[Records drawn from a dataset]

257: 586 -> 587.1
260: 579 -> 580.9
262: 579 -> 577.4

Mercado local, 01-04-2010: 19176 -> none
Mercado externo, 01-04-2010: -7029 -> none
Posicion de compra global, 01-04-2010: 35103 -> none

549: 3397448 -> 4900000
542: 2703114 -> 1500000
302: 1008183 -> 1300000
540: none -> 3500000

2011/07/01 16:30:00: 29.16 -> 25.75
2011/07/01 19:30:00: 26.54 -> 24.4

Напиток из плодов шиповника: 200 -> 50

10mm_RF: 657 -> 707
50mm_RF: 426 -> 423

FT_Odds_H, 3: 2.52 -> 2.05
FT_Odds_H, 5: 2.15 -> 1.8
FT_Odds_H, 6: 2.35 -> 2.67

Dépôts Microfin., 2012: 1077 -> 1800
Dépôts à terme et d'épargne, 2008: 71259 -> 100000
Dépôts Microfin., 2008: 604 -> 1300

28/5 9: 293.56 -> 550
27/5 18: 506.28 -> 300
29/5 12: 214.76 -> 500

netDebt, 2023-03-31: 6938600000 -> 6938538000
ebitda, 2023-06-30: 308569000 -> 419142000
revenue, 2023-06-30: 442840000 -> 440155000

BRIEF:
Exactly the lines from the one containing "260: 579 -> 580.9" through the end of the records above are to be printed, and no others.

WRITTEN RESPONSE:
260: 579 -> 580.9
262: 579 -> 577.4

Mercado local, 01-04-2010: 19176 -> none
Mercado externo, 01-04-2010: -7029 -> none
Posicion de compra global, 01-04-2010: 35103 -> none

549: 3397448 -> 4900000
542: 2703114 -> 1500000
302: 1008183 -> 1300000
540: none -> 3500000

2011/07/01 16:30:00: 29.16 -> 25.75
2011/07/01 19:30:00: 26.54 -> 24.4

Напиток из плодов шиповника: 200 -> 50

10mm_RF: 657 -> 707
50mm_RF: 426 -> 423

FT_Odds_H, 3: 2.52 -> 2.05
FT_Odds_H, 5: 2.15 -> 1.8
FT_Odds_H, 6: 2.35 -> 2.67

Dépôts Microfin., 2012: 1077 -> 1800
Dépôts à terme et d'épargne, 2008: 71259 -> 100000
Dépôts Microfin., 2008: 604 -> 1300

28/5 9: 293.56 -> 550
27/5 18: 506.28 -> 300
29/5 12: 214.76 -> 500

netDebt, 2023-03-31: 6938600000 -> 6938538000
ebitda, 2023-06-30: 308569000 -> 419142000
revenue, 2023-06-30: 442840000 -> 440155000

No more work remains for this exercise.